(Entries taken from a collection)
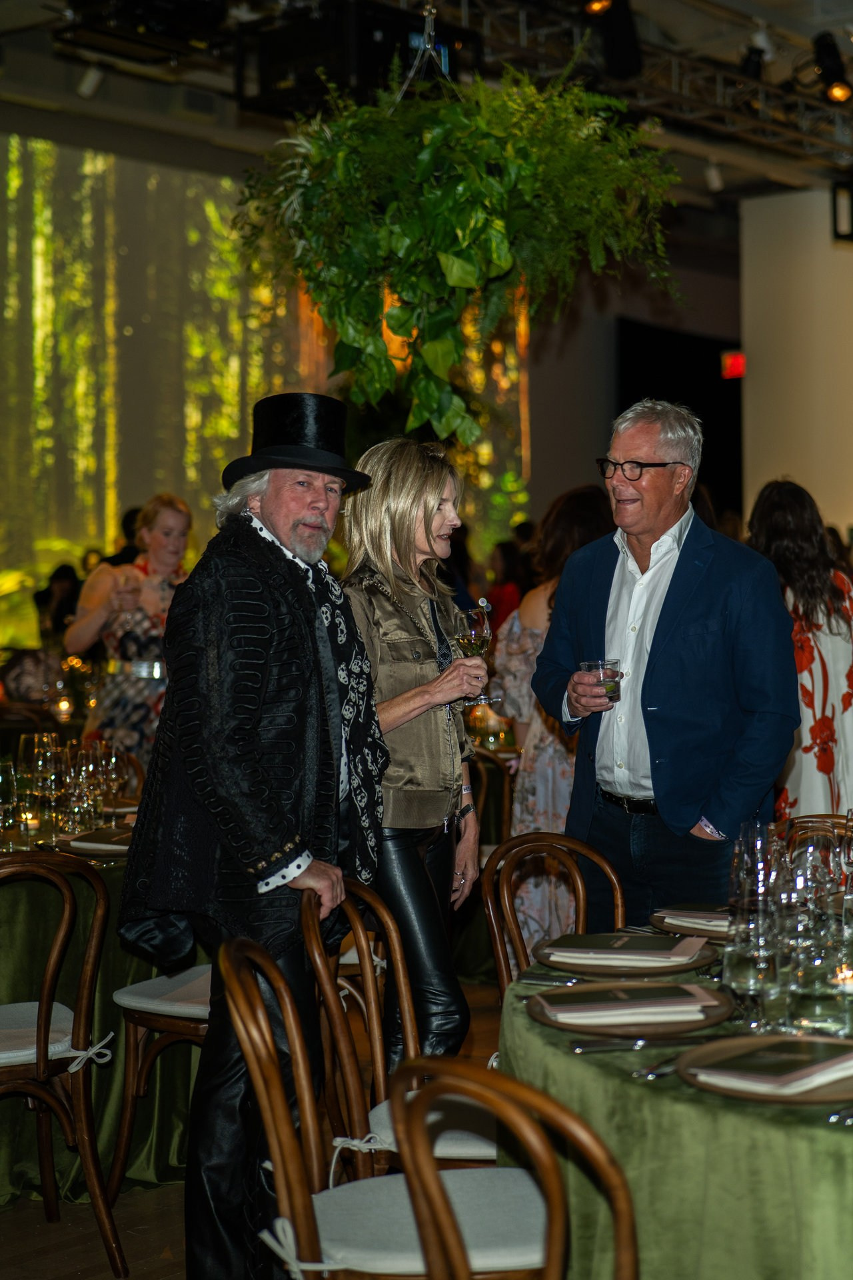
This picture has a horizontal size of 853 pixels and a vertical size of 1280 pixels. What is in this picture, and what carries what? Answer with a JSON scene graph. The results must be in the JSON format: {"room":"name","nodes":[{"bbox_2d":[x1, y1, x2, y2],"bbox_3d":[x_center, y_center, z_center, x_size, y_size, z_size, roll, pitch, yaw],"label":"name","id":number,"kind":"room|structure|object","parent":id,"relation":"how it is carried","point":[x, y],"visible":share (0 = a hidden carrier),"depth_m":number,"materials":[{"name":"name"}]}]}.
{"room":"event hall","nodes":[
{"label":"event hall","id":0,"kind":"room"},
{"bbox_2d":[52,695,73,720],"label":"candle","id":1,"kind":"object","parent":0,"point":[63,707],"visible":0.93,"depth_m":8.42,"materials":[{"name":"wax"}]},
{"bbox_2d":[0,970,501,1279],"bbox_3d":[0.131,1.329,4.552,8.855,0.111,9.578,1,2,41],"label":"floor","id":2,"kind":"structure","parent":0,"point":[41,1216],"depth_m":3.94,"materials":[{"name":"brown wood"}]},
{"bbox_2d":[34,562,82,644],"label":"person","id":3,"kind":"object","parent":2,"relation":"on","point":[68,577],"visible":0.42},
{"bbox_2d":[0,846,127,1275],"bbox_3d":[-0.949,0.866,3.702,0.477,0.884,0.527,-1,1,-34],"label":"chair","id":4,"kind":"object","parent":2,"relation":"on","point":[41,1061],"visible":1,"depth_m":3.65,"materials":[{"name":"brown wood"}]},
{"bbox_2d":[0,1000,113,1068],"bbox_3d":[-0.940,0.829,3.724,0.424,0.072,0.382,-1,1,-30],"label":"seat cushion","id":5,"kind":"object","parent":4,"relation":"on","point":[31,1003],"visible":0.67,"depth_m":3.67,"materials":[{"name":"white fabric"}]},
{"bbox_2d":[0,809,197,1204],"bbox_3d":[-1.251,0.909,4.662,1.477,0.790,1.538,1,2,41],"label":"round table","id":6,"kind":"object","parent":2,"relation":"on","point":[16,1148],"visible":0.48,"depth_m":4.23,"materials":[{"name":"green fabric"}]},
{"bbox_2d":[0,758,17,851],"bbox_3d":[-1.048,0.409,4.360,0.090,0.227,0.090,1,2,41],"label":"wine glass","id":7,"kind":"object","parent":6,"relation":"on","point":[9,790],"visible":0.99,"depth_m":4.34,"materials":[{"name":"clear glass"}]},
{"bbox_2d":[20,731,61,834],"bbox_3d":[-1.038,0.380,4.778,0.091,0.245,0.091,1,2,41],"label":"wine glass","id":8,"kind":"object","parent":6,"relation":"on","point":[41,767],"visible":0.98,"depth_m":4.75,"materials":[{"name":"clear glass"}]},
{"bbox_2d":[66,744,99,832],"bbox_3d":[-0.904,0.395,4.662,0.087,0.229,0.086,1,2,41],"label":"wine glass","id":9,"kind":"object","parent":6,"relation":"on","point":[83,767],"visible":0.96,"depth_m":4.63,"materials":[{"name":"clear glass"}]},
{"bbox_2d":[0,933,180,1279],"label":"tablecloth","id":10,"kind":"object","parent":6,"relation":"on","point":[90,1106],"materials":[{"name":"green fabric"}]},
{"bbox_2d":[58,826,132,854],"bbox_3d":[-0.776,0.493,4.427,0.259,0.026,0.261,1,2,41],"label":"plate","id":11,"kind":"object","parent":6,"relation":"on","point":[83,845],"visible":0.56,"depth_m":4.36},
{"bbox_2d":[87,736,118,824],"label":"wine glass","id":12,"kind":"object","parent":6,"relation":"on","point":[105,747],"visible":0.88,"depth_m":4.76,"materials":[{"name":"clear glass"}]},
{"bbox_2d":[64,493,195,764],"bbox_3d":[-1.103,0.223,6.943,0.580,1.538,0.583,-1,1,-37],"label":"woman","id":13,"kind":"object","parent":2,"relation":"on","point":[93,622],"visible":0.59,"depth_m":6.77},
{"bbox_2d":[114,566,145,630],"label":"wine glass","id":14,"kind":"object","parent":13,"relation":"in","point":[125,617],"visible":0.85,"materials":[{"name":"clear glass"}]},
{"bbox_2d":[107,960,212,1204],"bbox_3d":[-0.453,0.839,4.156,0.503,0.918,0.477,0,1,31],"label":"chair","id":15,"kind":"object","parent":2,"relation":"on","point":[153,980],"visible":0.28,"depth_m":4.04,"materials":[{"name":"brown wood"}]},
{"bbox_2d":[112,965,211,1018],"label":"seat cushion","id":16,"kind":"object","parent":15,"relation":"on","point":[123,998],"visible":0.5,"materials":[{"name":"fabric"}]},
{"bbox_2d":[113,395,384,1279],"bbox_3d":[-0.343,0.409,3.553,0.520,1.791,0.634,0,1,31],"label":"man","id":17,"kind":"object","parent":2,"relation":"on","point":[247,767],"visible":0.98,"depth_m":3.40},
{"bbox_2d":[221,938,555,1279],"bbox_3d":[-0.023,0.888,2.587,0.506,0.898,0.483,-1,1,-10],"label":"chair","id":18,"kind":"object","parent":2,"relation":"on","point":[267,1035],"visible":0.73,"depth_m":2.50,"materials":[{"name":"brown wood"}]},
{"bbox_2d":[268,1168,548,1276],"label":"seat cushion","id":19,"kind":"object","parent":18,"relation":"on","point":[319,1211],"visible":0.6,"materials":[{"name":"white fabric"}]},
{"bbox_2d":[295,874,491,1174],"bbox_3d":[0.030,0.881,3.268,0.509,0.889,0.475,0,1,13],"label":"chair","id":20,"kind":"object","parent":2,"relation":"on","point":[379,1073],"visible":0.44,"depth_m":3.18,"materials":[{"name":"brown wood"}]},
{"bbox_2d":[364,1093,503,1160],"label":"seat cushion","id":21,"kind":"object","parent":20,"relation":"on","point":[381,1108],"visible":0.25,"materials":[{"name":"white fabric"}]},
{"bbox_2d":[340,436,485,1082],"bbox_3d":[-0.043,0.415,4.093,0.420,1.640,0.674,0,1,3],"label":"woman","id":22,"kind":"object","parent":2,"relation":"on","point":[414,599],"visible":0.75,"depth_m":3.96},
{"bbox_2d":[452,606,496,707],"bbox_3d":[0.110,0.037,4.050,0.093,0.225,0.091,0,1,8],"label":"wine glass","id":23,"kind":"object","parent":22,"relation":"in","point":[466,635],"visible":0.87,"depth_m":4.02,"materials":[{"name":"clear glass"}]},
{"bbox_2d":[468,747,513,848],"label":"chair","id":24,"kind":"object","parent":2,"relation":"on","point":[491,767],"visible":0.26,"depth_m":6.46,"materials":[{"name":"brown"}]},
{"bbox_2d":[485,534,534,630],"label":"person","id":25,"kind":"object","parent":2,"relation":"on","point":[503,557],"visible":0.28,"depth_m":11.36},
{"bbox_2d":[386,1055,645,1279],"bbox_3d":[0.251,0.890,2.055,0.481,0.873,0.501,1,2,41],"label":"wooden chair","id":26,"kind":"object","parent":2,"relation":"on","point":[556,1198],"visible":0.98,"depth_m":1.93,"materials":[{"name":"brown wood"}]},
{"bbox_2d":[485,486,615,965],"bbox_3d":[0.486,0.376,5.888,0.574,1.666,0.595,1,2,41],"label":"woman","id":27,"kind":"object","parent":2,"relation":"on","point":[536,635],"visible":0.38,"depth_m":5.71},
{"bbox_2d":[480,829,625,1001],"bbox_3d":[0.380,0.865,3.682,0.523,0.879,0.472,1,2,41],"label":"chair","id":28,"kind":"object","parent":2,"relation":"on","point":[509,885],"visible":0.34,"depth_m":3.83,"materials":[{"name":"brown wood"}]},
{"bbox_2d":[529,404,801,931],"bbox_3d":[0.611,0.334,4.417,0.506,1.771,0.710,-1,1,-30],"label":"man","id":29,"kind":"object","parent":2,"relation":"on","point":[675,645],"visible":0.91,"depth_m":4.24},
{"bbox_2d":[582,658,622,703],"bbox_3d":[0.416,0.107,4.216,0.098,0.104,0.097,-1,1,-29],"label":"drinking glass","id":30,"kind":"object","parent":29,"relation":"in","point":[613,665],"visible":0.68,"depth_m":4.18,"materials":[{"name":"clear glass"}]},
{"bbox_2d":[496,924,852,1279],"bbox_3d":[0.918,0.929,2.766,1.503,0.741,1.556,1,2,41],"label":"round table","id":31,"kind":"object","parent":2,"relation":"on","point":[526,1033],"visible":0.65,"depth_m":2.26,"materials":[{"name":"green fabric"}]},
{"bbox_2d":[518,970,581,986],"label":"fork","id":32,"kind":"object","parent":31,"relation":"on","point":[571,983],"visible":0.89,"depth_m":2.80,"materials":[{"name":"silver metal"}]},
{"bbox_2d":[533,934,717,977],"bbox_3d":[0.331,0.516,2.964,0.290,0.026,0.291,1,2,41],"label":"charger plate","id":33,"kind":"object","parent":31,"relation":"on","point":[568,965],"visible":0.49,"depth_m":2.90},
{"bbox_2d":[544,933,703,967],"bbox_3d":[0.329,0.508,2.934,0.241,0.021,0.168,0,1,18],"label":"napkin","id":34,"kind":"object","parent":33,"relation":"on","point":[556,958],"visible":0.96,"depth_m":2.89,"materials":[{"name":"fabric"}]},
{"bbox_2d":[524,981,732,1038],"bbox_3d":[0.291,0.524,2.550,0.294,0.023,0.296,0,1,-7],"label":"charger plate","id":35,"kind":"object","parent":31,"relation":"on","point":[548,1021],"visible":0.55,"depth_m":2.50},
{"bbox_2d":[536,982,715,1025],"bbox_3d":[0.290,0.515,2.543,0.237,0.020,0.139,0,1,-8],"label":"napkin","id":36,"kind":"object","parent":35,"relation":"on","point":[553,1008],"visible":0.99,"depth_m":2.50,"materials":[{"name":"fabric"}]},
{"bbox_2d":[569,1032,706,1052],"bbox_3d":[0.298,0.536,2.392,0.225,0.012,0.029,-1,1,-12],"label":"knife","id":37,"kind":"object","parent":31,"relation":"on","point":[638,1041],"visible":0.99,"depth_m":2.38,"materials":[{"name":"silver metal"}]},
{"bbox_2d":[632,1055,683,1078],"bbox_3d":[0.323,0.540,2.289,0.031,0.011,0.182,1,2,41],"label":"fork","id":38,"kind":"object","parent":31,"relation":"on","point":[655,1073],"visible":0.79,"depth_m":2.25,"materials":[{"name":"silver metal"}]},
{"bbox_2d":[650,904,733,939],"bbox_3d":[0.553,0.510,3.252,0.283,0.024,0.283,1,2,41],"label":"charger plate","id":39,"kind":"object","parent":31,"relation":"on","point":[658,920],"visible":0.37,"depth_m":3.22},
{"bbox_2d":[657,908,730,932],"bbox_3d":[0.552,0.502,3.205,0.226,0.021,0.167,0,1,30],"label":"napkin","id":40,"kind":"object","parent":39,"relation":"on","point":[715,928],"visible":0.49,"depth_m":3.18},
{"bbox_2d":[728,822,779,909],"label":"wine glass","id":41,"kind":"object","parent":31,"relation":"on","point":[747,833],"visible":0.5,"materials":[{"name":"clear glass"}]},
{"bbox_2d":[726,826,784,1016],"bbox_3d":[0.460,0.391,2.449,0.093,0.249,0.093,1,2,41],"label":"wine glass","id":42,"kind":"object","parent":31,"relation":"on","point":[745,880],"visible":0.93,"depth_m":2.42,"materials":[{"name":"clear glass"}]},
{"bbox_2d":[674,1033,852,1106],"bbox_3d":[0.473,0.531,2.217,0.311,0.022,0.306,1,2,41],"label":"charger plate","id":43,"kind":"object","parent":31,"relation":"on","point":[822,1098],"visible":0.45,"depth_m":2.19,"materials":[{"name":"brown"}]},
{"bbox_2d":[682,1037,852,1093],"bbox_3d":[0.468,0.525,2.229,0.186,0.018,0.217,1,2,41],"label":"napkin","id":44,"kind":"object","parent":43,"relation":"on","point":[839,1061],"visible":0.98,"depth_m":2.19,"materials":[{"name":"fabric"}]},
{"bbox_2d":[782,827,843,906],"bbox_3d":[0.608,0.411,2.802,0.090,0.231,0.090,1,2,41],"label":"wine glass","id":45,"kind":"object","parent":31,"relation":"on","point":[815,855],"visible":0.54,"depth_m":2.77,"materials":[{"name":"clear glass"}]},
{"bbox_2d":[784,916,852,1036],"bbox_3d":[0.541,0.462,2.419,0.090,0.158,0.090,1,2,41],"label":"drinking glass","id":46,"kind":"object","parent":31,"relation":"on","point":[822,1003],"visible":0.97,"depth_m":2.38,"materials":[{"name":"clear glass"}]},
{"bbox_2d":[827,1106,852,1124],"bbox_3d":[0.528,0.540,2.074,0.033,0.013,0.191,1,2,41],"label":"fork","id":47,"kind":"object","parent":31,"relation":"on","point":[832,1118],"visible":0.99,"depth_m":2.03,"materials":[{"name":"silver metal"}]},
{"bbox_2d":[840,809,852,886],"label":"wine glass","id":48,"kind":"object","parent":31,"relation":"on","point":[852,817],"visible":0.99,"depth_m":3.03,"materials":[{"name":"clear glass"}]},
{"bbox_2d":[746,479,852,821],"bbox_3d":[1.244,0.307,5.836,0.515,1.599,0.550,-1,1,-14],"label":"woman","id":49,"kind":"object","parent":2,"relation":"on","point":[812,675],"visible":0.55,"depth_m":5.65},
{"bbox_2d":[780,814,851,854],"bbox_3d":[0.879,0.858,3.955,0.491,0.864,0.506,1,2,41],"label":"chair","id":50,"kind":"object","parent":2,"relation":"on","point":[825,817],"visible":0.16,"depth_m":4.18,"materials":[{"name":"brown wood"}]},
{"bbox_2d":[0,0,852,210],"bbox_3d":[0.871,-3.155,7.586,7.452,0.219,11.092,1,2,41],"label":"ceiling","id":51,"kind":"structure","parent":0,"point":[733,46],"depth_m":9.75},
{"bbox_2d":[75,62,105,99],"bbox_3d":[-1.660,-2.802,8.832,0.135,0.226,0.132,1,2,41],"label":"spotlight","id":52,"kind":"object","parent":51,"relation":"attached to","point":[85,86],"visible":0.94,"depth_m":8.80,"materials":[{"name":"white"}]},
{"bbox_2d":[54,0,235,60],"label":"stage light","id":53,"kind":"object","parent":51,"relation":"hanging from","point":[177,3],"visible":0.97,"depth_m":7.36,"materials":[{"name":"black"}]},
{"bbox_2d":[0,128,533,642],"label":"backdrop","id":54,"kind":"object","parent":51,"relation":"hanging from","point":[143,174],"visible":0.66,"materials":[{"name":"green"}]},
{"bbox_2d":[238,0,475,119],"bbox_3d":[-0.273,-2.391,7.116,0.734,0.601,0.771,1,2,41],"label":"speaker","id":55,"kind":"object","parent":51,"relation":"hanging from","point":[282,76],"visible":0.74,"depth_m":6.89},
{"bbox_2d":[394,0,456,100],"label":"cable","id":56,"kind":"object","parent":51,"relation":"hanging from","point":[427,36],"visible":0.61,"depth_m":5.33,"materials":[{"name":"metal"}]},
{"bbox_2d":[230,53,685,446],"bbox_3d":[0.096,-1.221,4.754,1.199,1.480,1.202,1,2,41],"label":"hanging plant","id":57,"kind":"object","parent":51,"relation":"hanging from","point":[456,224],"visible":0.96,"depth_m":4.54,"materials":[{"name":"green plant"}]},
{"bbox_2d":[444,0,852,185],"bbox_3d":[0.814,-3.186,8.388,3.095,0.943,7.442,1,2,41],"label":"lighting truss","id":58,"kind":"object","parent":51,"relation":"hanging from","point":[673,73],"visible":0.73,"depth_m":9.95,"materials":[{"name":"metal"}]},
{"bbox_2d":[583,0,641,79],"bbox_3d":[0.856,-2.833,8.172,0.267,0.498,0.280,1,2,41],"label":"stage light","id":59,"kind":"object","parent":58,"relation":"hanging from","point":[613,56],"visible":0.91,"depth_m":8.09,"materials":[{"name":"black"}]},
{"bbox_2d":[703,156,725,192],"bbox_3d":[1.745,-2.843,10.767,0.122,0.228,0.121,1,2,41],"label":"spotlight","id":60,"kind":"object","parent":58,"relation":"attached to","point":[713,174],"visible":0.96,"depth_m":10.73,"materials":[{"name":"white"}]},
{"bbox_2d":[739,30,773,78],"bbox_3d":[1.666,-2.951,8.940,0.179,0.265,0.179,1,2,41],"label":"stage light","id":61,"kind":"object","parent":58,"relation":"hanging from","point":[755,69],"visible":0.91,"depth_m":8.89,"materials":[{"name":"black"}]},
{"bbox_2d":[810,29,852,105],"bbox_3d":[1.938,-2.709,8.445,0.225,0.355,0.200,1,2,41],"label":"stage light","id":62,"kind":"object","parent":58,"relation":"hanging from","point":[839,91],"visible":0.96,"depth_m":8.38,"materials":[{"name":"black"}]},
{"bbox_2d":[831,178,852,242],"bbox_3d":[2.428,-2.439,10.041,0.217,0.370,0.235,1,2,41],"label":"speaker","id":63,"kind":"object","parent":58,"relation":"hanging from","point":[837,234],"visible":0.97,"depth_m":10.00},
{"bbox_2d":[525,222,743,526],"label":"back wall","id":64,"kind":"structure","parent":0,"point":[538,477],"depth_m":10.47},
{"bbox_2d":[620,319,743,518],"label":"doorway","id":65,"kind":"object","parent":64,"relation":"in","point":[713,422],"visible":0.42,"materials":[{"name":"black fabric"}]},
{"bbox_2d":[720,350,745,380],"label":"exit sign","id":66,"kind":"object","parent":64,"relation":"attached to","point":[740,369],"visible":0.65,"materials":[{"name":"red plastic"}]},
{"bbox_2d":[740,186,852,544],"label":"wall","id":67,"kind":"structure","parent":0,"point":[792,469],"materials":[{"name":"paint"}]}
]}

== Work instruction ==
The expected answer is each line of the records above that includes the string "event".

== Result of this exercise ==
{"room":"event hall","nodes":[
{"label":"event hall","id":0,"kind":"room"},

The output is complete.